Gastón sentía grandísimo respeto por Zoya Monroz. Cuando se veían en los restaurantes nocturnos, la sacaba muy correcto a bailar y le besaba la mano, cosa que no hacía con ninguna otra mujer en París. Zoya apenas si saludaba a la famosa Susana Bourget, pero estaba en buenas relaciones con Gastón, que cumplía, de vez en cuando, sus más delicadas comisiones.
Aquella mañana, Zoya había enviado recado a Gastón de que deseaba verle urgentemente en “El Globo”, adonde ella misma acudió con mi sugestivo disfraz de modistilla. Gastón sabía conducirse y, al verla, no hizo más que apretar las mandíbulas.

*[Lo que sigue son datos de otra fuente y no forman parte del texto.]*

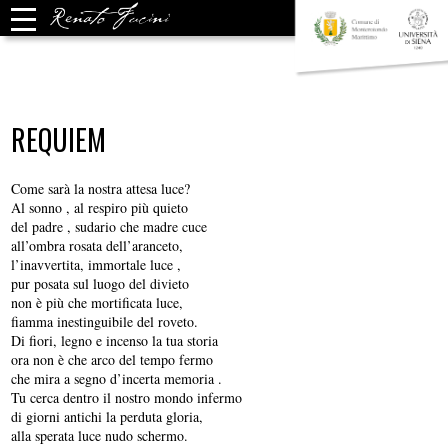
REQUIEM
Come sarà la nostra attesa luce?
Al sonno , al respiro più quieto
del padre , sudario che madre cuce
all’ombra rosata dell’aranceto,
l’inavvertita, immortale luce ,
pur posata sul luogo del divieto
non è più che mortificata luce,
fiamma inestinguibile del roveto.
Di fiori, legno e incenso la tua storia
ora non è che arco del tempo fermo
che mira a segno d’incerta memoria .
Tu cerca dentro il nostro mondo infermo
di giorni antichi la perduta gloria,
alla sperata luce nudo schermo.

Bebiendo a pequeños tragos el ácido vino y entornando los ojos para evitar el humo de la pipa, escuchaba con aire sombrío lo que decía Zoya. Al terminar, ella chasqueó los dedos. Gastón objetó:
—Eso es peligroso.
—Gastón, si sale bien, será usted rico mientras viva.
—¿Sabe, señorita?, no hay suma por la que me encargue hoy de robar o de matar a alguien. Los tiempos no están para eso. Hoy los apaches prefieren servir en la policía, y los ladrones profesionales, editar periódicos y dedicarse a la política. Hoy sólo matan y roban los novatos, gente de provincias y chicos a quienes han pegado alguna enfermedad venérea. Además, en seguida se apuntan en la policía. ¿Qué se le va a hacer? Los hombres maduros debemos buscar puertos tranquilos. Si piensa pagarme con dinero, me niego. Otra cosa sería hacerlo por usted. En tal caso, yo arriesgaría la pelleja.
Zoya despidió una fina vedija de humo por entre sus coralinos labios, sonrió tiernamente y descansó su bella mano en la manga de Nariz de Pato.
—Me parece que nos pondremos de acuerdo.
A Gastón se le dilataron las aletas de la nariz y se le movió el bigote. Sus violáceos párpados se cerraron para ocultar el encendido brillo de los saltones ojos.
—¿Quiere usted decir que puedo presentar a Susana la dimisión?
—Sí, Gastón.
Nariz de Pato se dobló sobre la mesa y apretó en su mano la copa.
—¿Y mi bigote olerá a su piel?
—Creo que es inevitable, Gastón.
—Está bien —Gastón volvió a la posición que ocupara antes—. Está bien. Todo se hará como usted lo desee.